Regarding Google Chrome browser extensions’ safety, two recent papers present very different perspectives. A three-year period has seen 280 million people install malicious extensions, according to university researchers, despite Google’s claim that less than 1% of all installs contain malware. I am not particularly confident in either number.
On the Chrome web store, Google claims that there are over 250,000 extensions available. Furthermore, Google claims that ‘less than 1% of all installs from the Chrome Web Store were found to include malware,’ so I guess I shouldn’t be as comforted by that.
Read Also: Chrome FLEDGE update brings PPC and SEO hope
The alarming frequency of security-related Chrome browser extensions is brought to light in a recent report by academics from Stanford University and the CISPA Helmholtz Center for Information Security. Approximately 346 people were found to have During July 2020 and February 2023, millions of users installed these kinds of extensions.
The researchers calculate that there were still 280 million installs of Chrome extensions containing malware, even after removing 63 million policy violations and three million with susceptible code.
The Researchers’ Take on Security-Relevant Chrome Browser Extensions
On June 18, the concerned researchers, Sheryl Hsu, Manda Tran, and Aurore Fass, released their work. Not to mention, extensions with malware in the SNE definition, as well as code vulnerabilities and Google’s web store policy breaches, are all covered in this research study. But the malware aspect of things interests me the most.
In particular, because extensions frequently call for extensive permissions that may compromise user security and privacy, it is essential The permissions of a malicious extension determine its attack surface.
‘We gathered permissions by interpreting each extension’s manifest.json file,’ the study states. Permissions in the manifest V3 were split into ‘host permissions (URLs or URL patterns that an extension wishes to make requests to) and permissions (APIs like storage or cookies),’ with the two combined in the previous manifest V2.
The researchers discovered, predictably enough, that malicious extensions typically request greater rights than trusted ones. Finally, the study found that the attack surface increased with the number of permissions an extension had.

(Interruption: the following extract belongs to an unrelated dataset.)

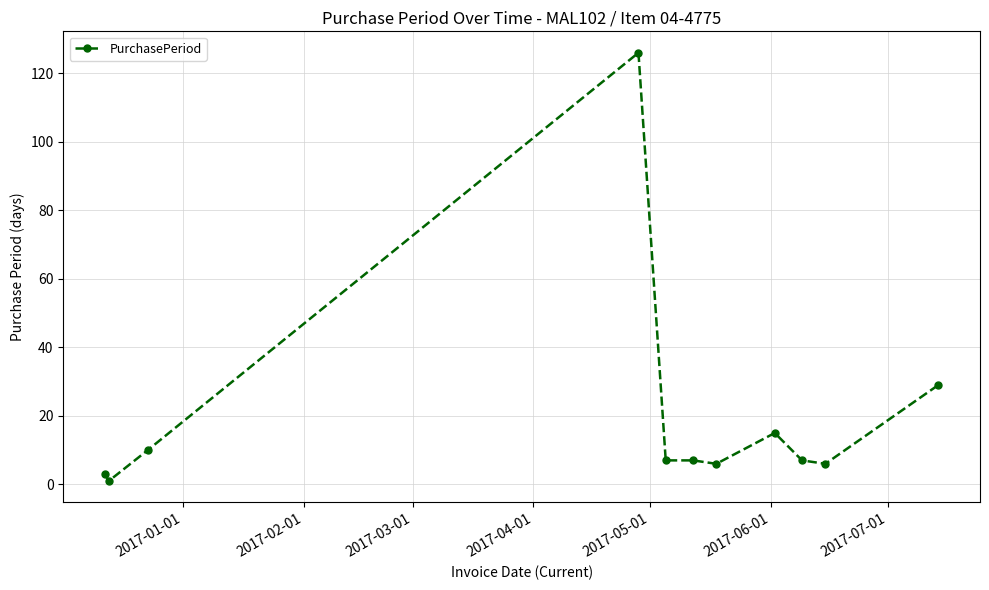

What is the average value?

20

The study also discovered that, on average, malware-containing extensions were accessible from the Chrome online store for 380 days. This finding was concerning. The analysis stated that one was accessible from December 2013 to June 2022. upon removal upon discovery that it contained malware.
Google’s Statement Regarding Security Using Chrome Extensions
Benjamin Ackerman, Anunoy Ghosh, and David Warren from the Chrome security team acknowledge that ‘as with any software, extensions can also introduce risk’ in a post published on the Google Security Blog on June 20, just 48 hours after the researchers revealed their findings.

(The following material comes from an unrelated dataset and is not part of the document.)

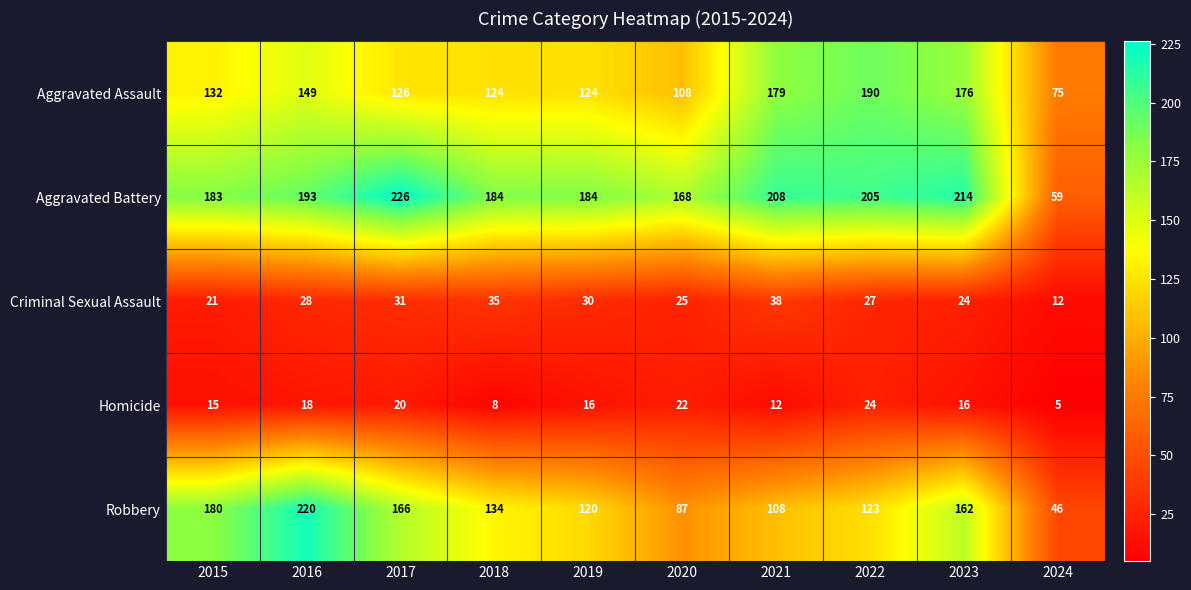

Where is Robbery nearest to the value 133?

2018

Yet, it also outlines the steps taken by a committed security team to ensure Chrome users’ safety concerning extensions. According to Google, this team monitors installed extensions after they have been added to the Chrome web store, reviews all extensions before their publication, and gives users a tailored summary of what they have installed.
An illustration of this in operation is the safety inspection panel located at the top of the extension page, which notifies users of any installed extensions that could be dangerous. Google claimed that ‘you probably don’t have any extensions you need to worry about if you don’t see a warning panel,’ but the Stanford study casts doubt on that claim.
Having said that, every extension that wants to be included in the online store is first screened by Google’s automatic machine-learning algorithm and after that,
Each extension’s pictures, descriptions, and public policies are reviewed by a person.
Less than 1% of all installs from the Chrome Web Store in 2024 were found to contain malware, according to Google, which claimed that their review process pulls out the vast majority of malicious extensions before they even get released. Despite our pride in this achievement, some We further watch published extensions because malicious extensions can still be downloaded.
How to Make Sure Your Google Chrome Extensions Are Secure: Four Tips
To reduce the possibility of harmful extensions, Google advises Chrome users to take the following four steps:
Before installing any new extensions, make sure you review them and study the developer and the extension.
1. When you’re done using an extension, uninstall it.
2. The websites that an extension is permitted to work on should be limited.
3. Enable Chrome’s Safe Browsing feature’s Enhanced Protection mode.
4. This mode offers safeguards against malware and phishing, along with features designed to protect you from potentially dangerous extensions.